I nodded, sparing my voice, trying to take in the room without inadvertently soliciting a come-on. I was having a hard time finding alternate exits, mostly due to the lighting, but also i
n part to the crowd. In addition to the night butterflies, as they were called in Russia, there were easily another fifty or sixty men, most of them appearing my age or older. Most wore the wearied, desperate energy of business travelers, and these comprised as international a group as the women. Unlike with the women, however, I was seeing a Middle Eastern clientele, as well, though how many were local, I had no idea.
“Are they all like this?” I asked Kekela, shouting in Georgian.
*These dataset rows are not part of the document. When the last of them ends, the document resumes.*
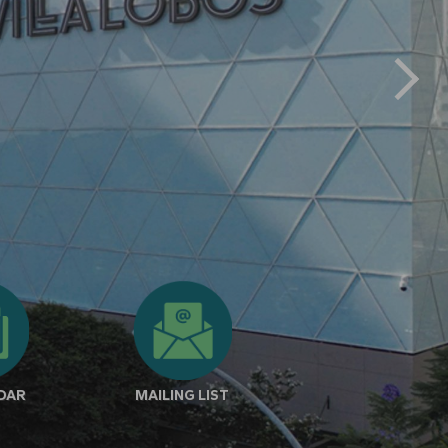
NDAR
MAILING LIST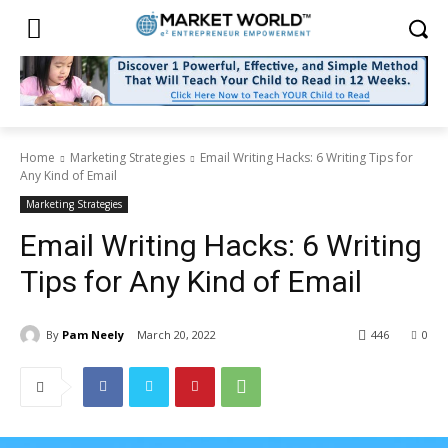
Home
Marketing Strategies
Email Writing Hacks: 6 Writing Tips for
Any Kind of Email
Marketing Strategies
Email Writing Hacks: 6 Writing
Tips for Any Kind of Email
By
Pam Neely
March 20, 2022
446
0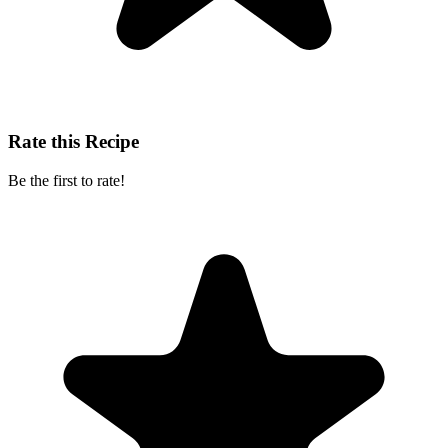
Rate this Recipe
Be the first to rate!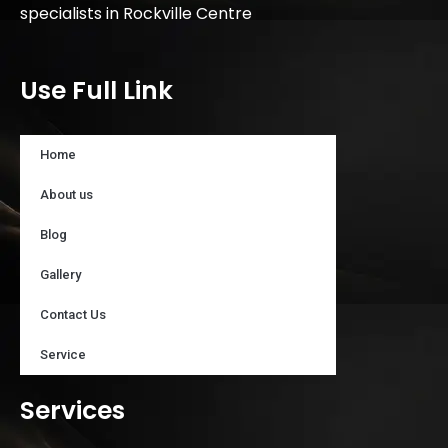
specialists in Rockville Centre
Use Full Link
Home
About us
Blog
Gallery
Contact Us
Service
Services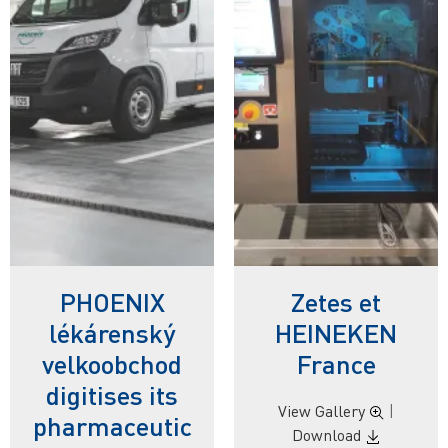
PHOENIX
Zetes et
lékárenský
HEINEKEN
velkoobchod
France
digitises its
View Gallery
|
pharmaceutic
Download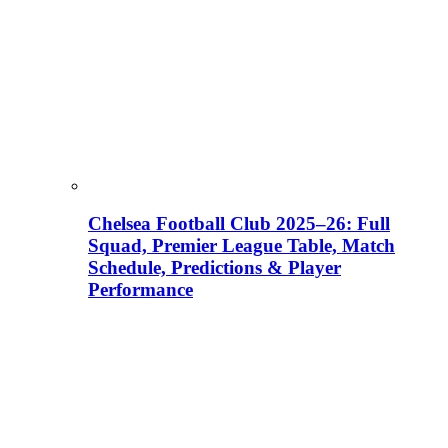
Chelsea Football Club 2025–26: Full
Squad, Premier League Table, Match
Schedule, Predictions & Player
Performance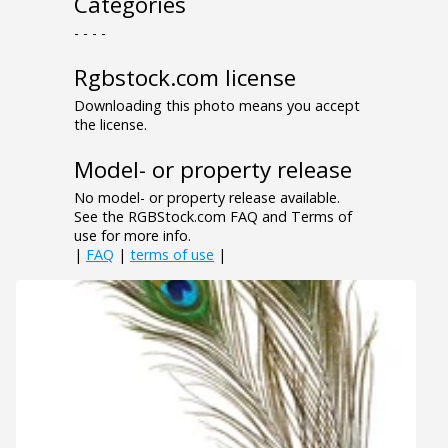
Categories
- - - -
Rgbstock.com license
Downloading this photo means you accept
the license.
Model- or property release
No model- or property release available.
See the RGBStock.com FAQ and Terms of
use for more info.
|
FAQ
|
terms of use
|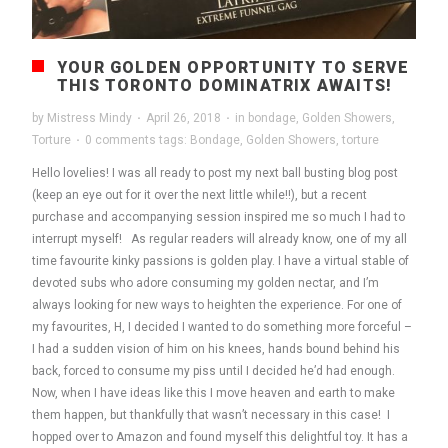
YOUR GOLDEN OPPORTUNITY TO SERVE
THIS TORONTO DOMINATRIX AWAITS!
by
Mistress Mindy
·
April 26, 2018
·
in
bondage
,
Golden Showers
,
Torture
·
0 comments
tags:
Bondage
,
Golden Showers
,
torture
Hello lovelies! I was all ready to post my next ball busting blog post
(keep an eye out for it over the next little while!!), but a recent
purchase and accompanying session inspired me so much I had to
interrupt myself! As regular readers will already know, one of my all
time favourite kinky passions is golden play. I have a virtual stable of
devoted subs who adore consuming my golden nectar, and I’m
always looking for new ways to heighten the experience. For one of
my favourites, H, I decided I wanted to do something more forceful –
I had a sudden vision of him on his knees, hands bound behind his
back, forced to consume my piss until I decided he’d had enough.
Now, when I have ideas like this I move heaven and earth to make
them happen, but thankfully that wasn’t necessary in this case! I
hopped over to Amazon and found myself this delightful toy. It has a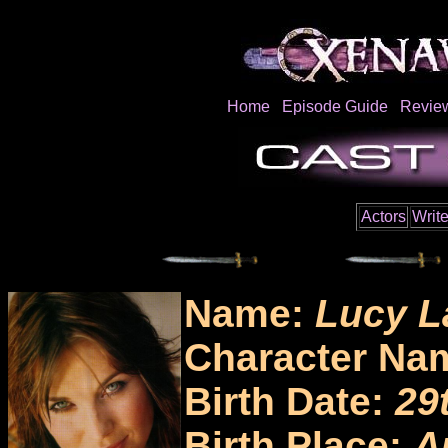
Home
Episode Guide
Revie
Actors
Write
Name:
Lucy L
Character Na
Birth Date:
29
Birth Place:
A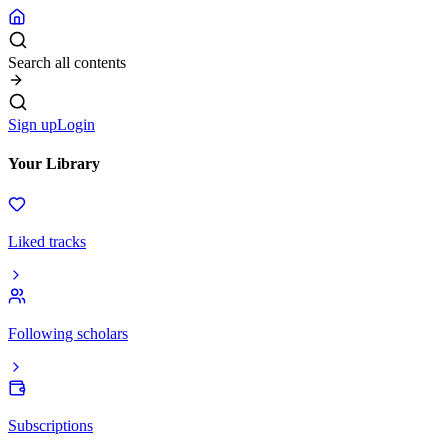
Search all contents
Sign up
Login
Your Library
Liked tracks
Following scholars
Subscriptions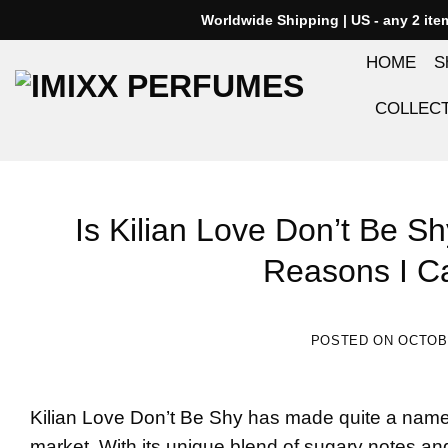
Skip
Worldwide Shipping | US - any 2 it
to
HOME
S
content
COLLEC
Is Kilian Love Don’t Be S
Reasons I Ca
POSTED ON
OCTOBE
Kilian Love Don’t Be Shy
has made quite a name f
market. With its unique blend of sugary notes and 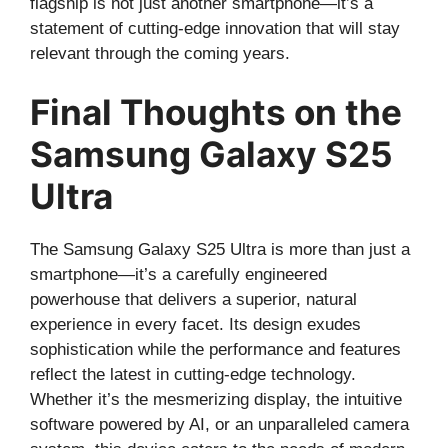
flagship is not just another smartphone—it’s a
statement of cutting-edge innovation that will stay
relevant through the coming years.
Final Thoughts on the
Samsung Galaxy S25
Ultra
The Samsung Galaxy S25 Ultra is more than just a
smartphone—it’s a carefully engineered
powerhouse that delivers a superior, natural
experience in every facet. Its design exudes
sophistication while the performance and features
reflect the latest in cutting-edge technology.
Whether it’s the mesmerizing display, the intuitive
software powered by AI, or an unparalleled camera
“You mean the clubs? The bars?”
I nodded.
“There was this place, Cyclone, the government had to shut it down a couple years back, just after I'd come here. The mongers called it the United Nations of Whores.”
“Mongers?”
“Whoremongers,” Kekela said. “Punters, the British call them.”
“What are we doing here?”
Her smile was sly. “Buy me a drink, vodka and tonic. I'll be right back. Don't go anywhere.”
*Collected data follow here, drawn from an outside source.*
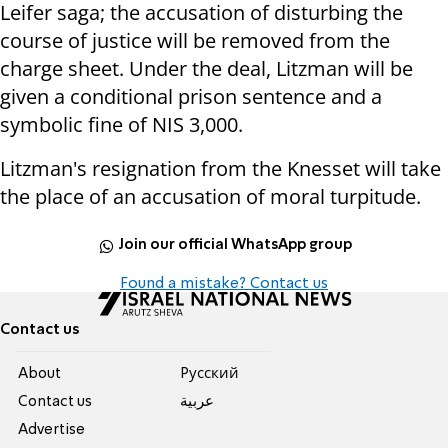
Leifer saga; the accusation of disturbing the
course of justice will be removed from the
charge sheet. Under the deal, Litzman will be
given a conditional prison sentence and a
symbolic fine of NIS 3,000.
Litzman's resignation from the Knesset will take
the place of an accusation of moral turpitude.
Join our official WhatsApp group
Found a mistake? Contact us
Contact us
About
Pусский
Contact us
عربية
Advertise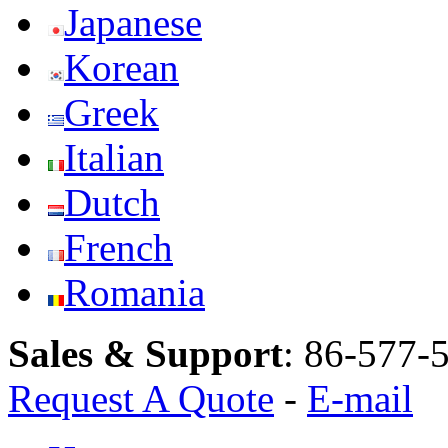
Japanese
Korean
Greek
Italian
Dutch
French
Romania
Sales & Support
:
86-577-
Request A Quote
-
E-mail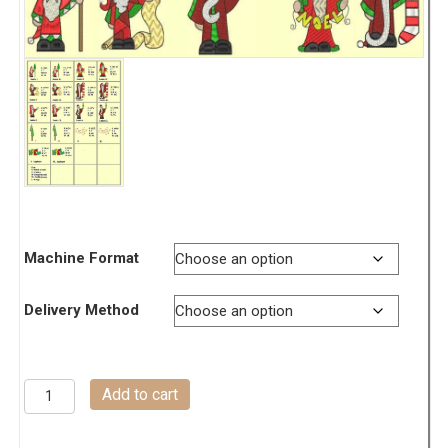
Machine Format
Delivery Method
Olde
Add to cart
Tyme
Santas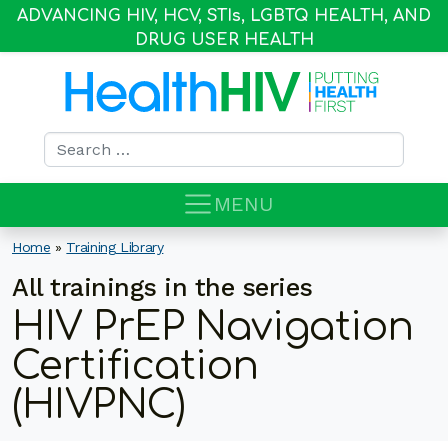
ADVANCING HIV, HCV, STI
s
, LGBTQ HEALTH, AND
DRUG USER HEALTH
Search for:
MENU
Home
»
Training Library
All trainings in the series
HIV PrEP Navigation
Certification
(HIVPNC)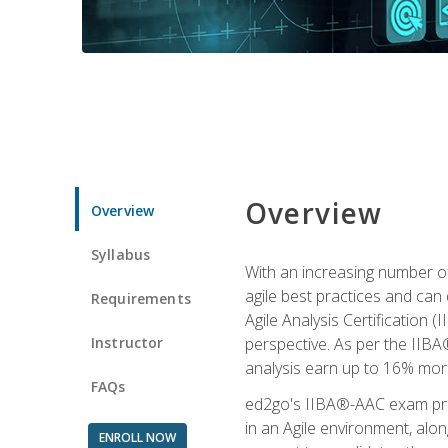
Overview
Overview
Syllabus
With an increasing number of
agile best practices and can 
Requirements
Agile Analysis Certification 
Instructor
perspective. As per the IIBA®
analysis earn up to 16% mor
FAQs
ed2go's IIBA®-AAC exam prep
in an Agile environment, alo
ENROLL NOW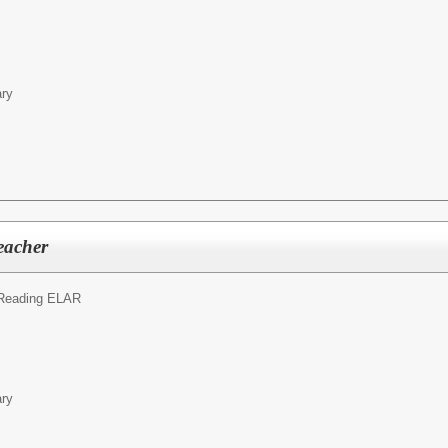
ary
eacher
Reading ELAR
ary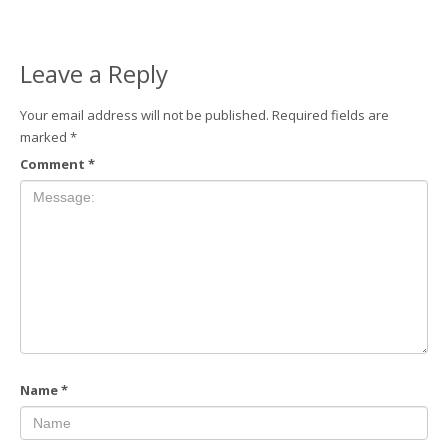
Leave a Reply
Your email address will not be published.
Required fields are
marked
*
Comment
*
Name
*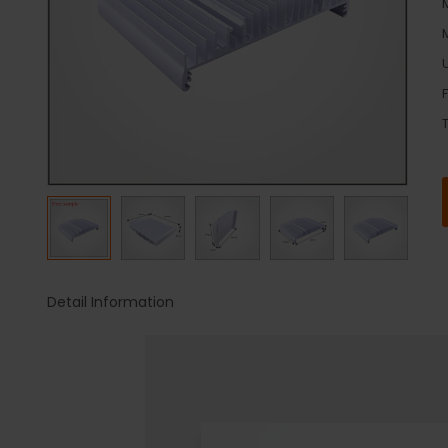
U
Detail Information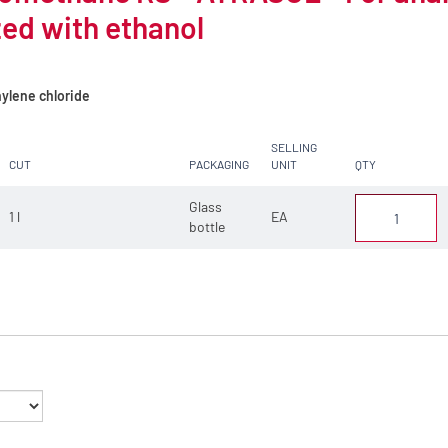
zed with ethanol
ylene chloride
SELLING
CUT
PACKAGING
UNIT
QTY
Glass
1 l
EA
bottle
The last sounded as much like a warning as a request. She detached from my side, waded into the darkness. The black light made her glow like a ghost, the cigarette smoke as if she was disappearing into a mist. I got the attention of the nearest bartender, bought a drink for Kekela and a club soda for myself. Before they came, the space she had vacated on my right was filled by a blonde. At my left appeared a companion brunette.
“Have you been in Dubai long?” The blonde used English, and her accent was German.
“A couple of days.”
She watched as the bartender delivered my drinks. “Those both for you?”
“I'm waiting for my friend to get back.”
“We are very friendly,” the brunette told me. Her accent was closer to Russian, but it was hard to make out over the music. “Or very nasty. Six hundred, you can have us both for two hours.”
“No, thanks. I've already made arrangements for the night.”
The blonde looked in the direction Kekela had disappeared. “She's not coming back.”
“Did you pay her already?” the brunette asked. “How much did you pay her?”